• **WHAT THE TASK ASKS**
If a line in the data holds "realidad", copy that line out in full.

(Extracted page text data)
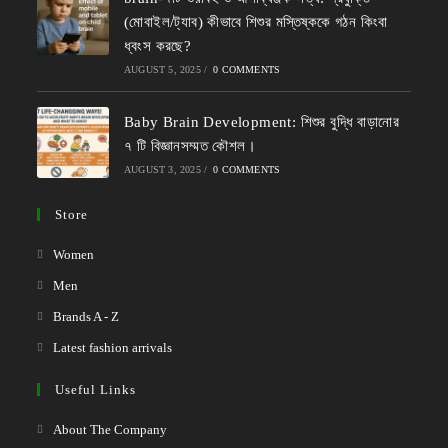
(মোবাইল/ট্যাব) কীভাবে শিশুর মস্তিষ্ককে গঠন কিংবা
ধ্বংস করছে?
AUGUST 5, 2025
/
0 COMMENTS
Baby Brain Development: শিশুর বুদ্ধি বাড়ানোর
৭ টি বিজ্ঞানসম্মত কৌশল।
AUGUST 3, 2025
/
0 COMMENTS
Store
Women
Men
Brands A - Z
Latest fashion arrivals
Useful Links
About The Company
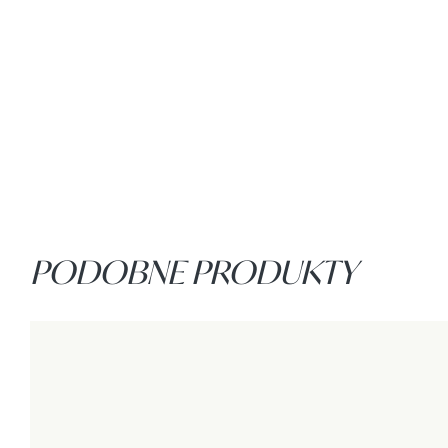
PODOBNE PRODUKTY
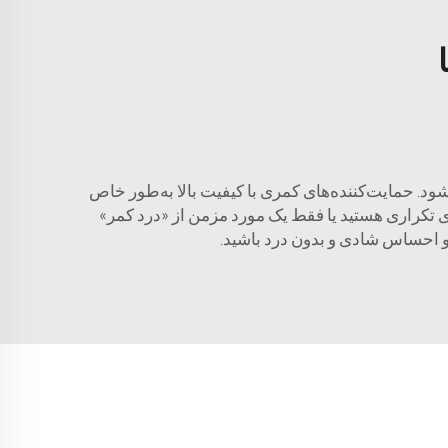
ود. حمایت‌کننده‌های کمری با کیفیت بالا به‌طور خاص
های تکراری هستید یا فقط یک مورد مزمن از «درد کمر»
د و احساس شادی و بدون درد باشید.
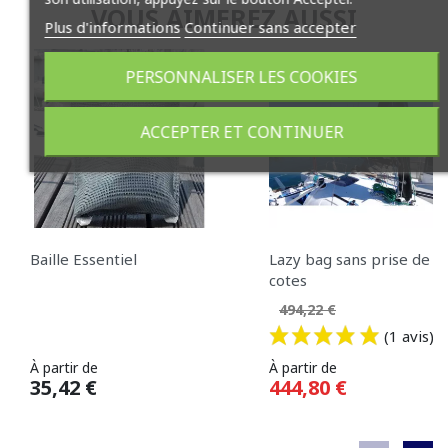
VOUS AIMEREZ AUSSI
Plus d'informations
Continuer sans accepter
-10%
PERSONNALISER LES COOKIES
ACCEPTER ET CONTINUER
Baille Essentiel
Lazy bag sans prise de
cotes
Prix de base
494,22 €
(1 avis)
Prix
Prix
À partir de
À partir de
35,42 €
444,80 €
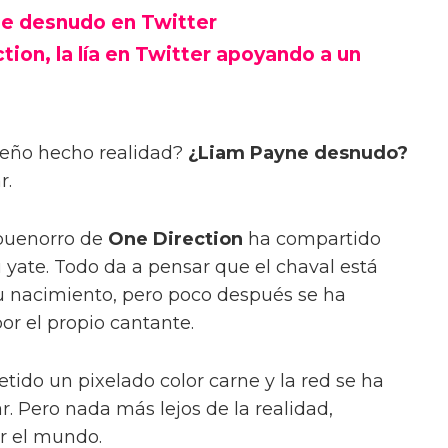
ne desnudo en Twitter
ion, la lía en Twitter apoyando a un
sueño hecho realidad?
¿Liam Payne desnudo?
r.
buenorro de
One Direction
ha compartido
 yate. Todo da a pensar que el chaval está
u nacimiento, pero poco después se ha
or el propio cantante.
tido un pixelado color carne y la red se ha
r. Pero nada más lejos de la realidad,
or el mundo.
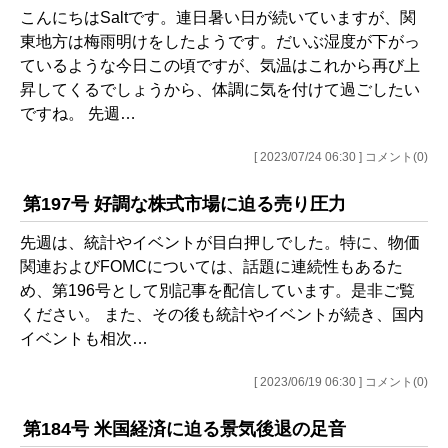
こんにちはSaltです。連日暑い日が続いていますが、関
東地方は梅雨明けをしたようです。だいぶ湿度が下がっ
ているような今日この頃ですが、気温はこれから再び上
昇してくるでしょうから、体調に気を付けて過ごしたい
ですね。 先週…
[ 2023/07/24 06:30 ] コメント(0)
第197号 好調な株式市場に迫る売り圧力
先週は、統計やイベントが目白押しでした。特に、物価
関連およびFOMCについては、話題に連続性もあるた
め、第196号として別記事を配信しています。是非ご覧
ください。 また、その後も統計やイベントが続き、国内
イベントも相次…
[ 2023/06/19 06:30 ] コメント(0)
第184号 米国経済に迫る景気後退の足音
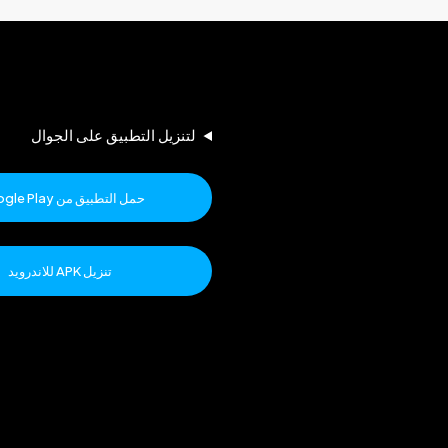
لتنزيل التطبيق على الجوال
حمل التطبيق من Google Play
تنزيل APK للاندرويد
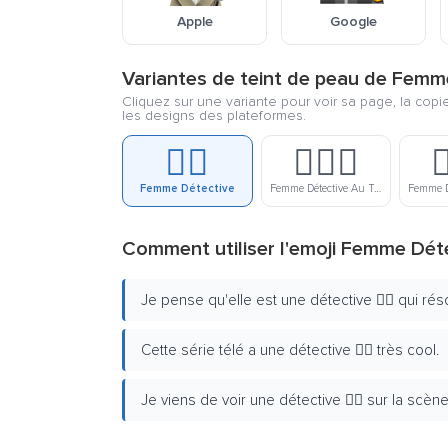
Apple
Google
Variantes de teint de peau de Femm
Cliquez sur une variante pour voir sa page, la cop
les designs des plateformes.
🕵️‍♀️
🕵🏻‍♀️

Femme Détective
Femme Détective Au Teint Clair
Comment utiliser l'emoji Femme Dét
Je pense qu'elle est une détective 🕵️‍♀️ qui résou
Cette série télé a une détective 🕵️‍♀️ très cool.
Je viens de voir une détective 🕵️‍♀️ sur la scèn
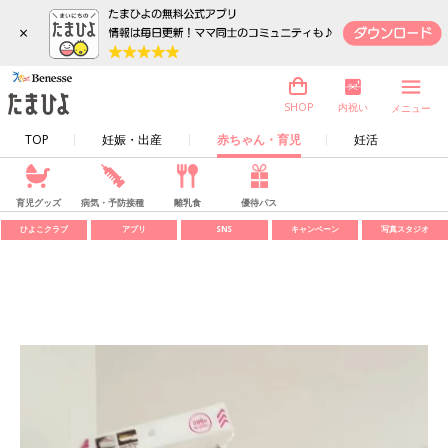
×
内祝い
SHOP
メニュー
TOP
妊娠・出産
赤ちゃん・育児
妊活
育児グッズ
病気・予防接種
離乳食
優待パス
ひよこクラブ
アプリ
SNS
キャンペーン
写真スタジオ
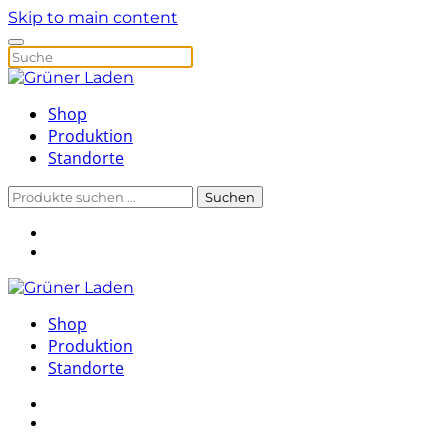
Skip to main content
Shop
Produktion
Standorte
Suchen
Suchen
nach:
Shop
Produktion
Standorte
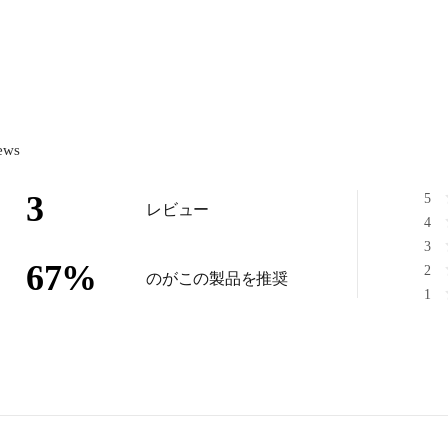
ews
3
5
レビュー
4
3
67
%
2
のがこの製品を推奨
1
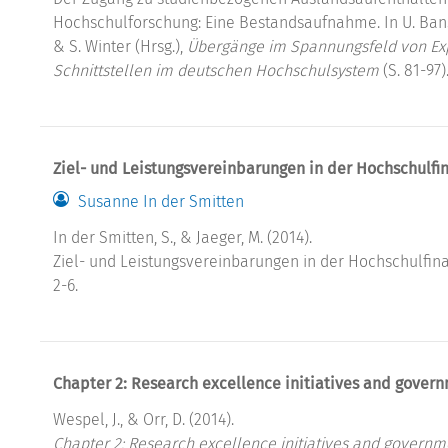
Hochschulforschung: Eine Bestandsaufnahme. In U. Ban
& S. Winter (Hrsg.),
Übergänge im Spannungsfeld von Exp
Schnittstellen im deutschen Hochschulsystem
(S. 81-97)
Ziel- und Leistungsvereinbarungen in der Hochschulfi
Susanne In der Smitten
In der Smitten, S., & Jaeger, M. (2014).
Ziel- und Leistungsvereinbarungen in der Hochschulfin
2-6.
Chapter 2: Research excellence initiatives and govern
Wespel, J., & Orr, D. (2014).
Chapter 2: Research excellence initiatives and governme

* * *

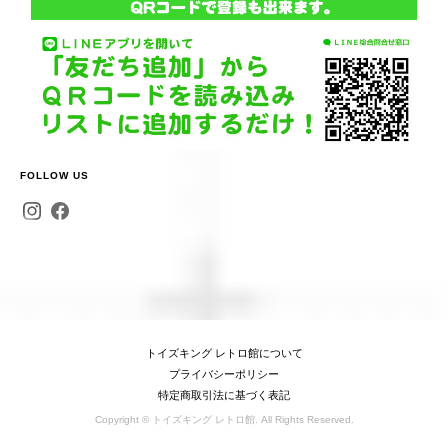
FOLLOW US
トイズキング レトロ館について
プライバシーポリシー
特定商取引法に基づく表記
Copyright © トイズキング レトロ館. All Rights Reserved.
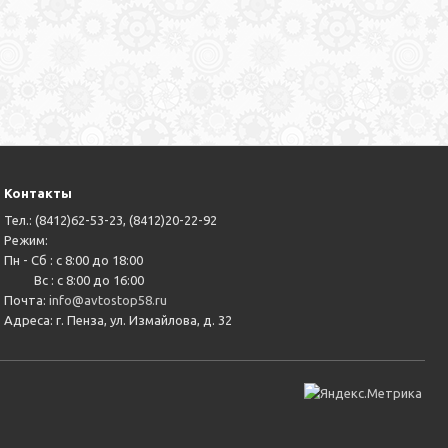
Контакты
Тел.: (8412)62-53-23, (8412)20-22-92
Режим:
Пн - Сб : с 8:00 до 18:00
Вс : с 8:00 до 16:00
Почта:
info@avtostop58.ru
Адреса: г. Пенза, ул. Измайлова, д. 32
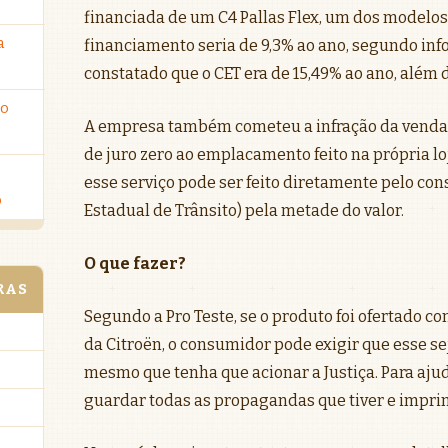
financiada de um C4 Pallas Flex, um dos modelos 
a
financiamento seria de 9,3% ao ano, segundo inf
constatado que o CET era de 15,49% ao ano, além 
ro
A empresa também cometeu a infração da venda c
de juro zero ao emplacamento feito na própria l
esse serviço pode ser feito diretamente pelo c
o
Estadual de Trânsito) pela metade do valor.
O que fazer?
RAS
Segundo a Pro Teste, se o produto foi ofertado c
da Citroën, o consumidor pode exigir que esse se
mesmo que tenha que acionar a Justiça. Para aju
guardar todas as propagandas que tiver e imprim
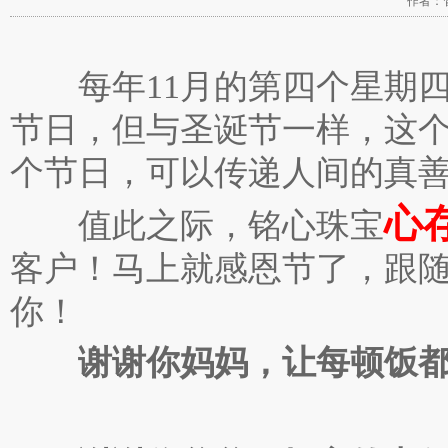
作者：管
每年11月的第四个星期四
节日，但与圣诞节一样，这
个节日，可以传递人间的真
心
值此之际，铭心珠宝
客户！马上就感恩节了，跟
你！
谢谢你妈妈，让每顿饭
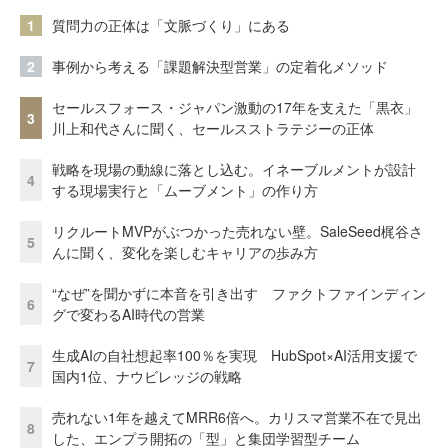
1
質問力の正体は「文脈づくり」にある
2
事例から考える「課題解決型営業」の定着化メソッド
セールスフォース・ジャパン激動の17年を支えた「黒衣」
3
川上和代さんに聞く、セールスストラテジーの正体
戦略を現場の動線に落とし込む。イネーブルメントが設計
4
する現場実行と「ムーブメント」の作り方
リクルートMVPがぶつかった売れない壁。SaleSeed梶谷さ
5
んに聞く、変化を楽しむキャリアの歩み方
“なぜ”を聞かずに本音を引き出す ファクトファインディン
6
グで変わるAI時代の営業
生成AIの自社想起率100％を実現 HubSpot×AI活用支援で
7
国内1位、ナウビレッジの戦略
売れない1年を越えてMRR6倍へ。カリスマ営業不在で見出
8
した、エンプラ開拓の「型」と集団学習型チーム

--

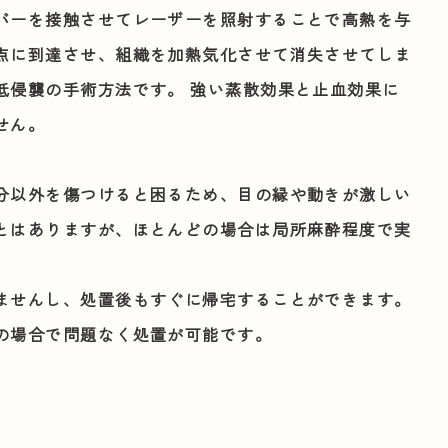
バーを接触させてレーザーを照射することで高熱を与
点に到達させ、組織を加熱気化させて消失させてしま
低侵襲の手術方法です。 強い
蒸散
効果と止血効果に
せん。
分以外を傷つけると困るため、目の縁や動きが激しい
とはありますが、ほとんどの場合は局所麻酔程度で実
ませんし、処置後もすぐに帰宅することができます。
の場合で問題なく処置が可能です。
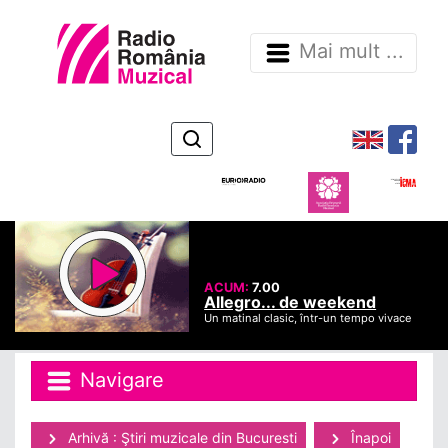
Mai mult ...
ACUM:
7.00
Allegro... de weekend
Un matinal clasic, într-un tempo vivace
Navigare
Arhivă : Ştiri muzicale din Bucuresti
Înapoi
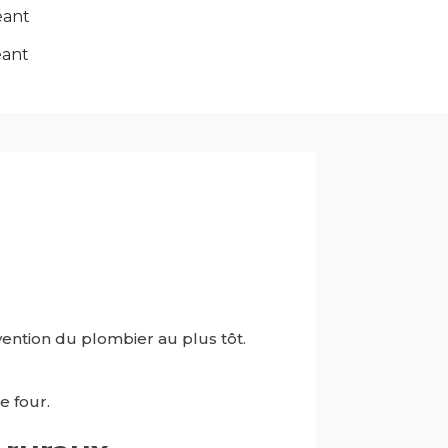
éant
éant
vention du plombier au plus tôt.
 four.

• **RESULT**
sueño hecho realidad?
r. Pero nada más lejos de la realidad,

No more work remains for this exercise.